Unfortunately due to the lockdown, we were unable to produce additional constructs required for validation of STMN2 as a direct miR934 target and the remaining mutated constructs, but we hope that the reviewer will find this acceptable given the circumstances, also considering that all performed validation assays confirmed bioinformatics data for target prediction, as well as taking into account the complete set of data presented in our article.

Reviewer #2:

In this revised manuscript, Prodromidou et al. addressed essential revisions and provided explanations for reviewer suggested revisions they did not carry out. Overall, most issues were addressed satisfactorily and the added material bolsters their conclusions, as well as increases the clarity of the paper. Issues remain, however, with Figure 4. Though the authors have added FZD5 qPCR data to support their conclusion that FZD5 is upregulated on miR-934 depletion, the western blot presented here remains problematic.
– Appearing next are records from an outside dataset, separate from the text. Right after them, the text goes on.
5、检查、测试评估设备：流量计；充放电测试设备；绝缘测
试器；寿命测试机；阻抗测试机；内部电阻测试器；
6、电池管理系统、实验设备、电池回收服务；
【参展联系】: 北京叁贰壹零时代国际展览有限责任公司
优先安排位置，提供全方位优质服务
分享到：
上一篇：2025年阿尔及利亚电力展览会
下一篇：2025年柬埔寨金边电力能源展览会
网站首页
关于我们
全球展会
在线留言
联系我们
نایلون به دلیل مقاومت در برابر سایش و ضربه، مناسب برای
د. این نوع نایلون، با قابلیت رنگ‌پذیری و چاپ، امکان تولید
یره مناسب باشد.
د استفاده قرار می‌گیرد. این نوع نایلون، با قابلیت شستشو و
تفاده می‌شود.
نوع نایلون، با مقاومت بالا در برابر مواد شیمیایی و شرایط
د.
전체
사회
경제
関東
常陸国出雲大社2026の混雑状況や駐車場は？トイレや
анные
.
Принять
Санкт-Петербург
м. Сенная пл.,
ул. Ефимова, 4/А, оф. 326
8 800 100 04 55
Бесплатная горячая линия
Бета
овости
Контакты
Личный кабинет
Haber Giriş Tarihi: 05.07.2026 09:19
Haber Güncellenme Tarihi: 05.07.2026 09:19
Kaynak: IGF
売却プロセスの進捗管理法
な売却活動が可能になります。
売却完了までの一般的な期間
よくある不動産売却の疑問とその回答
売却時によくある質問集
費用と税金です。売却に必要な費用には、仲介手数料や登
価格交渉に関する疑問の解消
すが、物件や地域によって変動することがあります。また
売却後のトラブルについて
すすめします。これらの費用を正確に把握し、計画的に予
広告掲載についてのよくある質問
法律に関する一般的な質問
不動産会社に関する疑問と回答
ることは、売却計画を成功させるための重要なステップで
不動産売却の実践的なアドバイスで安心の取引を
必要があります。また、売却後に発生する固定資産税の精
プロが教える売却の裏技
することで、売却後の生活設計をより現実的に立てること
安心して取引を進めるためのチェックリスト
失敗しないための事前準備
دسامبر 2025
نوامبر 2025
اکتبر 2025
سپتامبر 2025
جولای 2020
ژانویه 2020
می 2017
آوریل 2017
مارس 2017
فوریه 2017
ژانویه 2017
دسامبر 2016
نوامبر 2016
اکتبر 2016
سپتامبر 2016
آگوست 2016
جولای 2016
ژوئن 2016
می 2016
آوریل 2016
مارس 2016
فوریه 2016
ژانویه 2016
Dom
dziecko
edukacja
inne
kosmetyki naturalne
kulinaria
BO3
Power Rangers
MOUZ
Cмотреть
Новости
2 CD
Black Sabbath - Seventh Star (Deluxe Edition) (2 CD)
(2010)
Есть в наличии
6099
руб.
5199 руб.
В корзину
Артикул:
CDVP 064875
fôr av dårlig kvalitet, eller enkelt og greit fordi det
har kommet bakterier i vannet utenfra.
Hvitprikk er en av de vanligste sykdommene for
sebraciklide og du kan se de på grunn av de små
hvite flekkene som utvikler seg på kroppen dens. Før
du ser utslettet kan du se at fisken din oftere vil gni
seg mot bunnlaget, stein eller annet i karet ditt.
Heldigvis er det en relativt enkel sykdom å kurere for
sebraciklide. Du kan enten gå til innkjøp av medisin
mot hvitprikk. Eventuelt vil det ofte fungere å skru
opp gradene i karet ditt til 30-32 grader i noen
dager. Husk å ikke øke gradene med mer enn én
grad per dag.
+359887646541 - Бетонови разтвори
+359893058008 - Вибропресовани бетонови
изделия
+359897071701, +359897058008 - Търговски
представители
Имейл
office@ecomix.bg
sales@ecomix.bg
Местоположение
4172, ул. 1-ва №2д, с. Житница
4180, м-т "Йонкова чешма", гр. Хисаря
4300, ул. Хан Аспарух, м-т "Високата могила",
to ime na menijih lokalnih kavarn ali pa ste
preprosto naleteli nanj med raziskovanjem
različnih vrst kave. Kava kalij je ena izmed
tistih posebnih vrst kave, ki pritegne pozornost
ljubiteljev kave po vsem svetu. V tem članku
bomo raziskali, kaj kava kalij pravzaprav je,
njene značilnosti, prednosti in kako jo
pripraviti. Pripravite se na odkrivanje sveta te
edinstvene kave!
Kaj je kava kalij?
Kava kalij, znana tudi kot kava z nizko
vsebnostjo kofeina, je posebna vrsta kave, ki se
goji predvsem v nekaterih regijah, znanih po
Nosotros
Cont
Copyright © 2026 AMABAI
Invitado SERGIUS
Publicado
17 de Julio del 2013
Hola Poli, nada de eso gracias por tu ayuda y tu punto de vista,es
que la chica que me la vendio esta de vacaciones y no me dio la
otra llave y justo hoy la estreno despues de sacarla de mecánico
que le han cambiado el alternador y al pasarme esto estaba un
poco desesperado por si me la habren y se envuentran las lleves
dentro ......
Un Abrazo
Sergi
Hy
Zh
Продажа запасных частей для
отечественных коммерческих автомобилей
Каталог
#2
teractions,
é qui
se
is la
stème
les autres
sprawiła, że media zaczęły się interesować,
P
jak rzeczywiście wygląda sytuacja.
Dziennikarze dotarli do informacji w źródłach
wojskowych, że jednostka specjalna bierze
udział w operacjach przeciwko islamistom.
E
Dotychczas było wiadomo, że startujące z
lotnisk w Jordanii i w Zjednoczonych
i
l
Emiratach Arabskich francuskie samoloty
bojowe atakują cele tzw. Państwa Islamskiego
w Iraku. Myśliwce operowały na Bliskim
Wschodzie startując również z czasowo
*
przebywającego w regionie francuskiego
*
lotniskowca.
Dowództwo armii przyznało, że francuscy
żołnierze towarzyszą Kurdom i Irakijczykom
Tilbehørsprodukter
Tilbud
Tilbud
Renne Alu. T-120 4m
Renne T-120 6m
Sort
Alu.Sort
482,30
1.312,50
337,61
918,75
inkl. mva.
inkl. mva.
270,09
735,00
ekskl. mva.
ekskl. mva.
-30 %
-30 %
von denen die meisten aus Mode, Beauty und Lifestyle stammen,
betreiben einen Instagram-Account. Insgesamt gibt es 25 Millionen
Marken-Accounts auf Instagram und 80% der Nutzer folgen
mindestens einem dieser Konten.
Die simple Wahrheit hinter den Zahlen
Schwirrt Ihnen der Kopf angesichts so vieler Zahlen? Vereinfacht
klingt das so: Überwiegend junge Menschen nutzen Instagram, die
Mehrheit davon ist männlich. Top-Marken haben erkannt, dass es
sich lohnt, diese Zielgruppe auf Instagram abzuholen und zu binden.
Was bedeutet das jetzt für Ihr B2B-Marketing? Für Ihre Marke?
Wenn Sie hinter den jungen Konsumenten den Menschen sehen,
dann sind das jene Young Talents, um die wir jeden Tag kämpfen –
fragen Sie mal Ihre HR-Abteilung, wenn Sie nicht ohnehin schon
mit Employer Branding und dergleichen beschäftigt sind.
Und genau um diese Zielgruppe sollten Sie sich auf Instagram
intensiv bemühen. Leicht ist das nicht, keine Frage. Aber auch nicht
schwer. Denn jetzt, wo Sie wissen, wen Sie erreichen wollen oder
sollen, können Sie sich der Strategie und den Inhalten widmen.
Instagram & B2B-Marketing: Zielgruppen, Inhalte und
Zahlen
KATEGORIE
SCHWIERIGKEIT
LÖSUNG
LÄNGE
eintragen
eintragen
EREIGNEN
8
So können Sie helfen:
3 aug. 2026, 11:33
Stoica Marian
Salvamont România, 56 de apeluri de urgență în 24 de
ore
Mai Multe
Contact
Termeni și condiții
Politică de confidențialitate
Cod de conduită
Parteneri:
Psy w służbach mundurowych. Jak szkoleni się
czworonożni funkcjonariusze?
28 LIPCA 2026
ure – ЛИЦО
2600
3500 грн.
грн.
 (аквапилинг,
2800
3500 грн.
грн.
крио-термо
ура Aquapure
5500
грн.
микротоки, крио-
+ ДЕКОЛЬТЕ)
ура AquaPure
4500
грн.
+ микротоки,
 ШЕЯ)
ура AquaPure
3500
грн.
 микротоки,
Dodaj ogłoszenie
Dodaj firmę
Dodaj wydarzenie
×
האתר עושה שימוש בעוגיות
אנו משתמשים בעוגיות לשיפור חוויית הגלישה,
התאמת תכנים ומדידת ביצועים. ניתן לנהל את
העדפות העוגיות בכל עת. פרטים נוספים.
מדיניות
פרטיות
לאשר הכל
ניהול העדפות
The quality is insufficient to convincingly support their claim that FZD5 protein levels and activated B-catenin are increased, and this is the only data they present to support their conclusion that miR-934 inhibition of FZD5 leads to a reduction of canonical Wnt signaling. The perceived quality of the paper would benefit from a cleaner/less saturated western blot, or perhaps a reporter based assay to show that Wnt signaling is affected. I recommend this paper for acceptance once this revision is carried out.

As stated above we have now improved the quality of the immunoblot in Figure 4 relating to FZD5 and β-catenin protein levels, clearly showing that Wnt signaling is affected.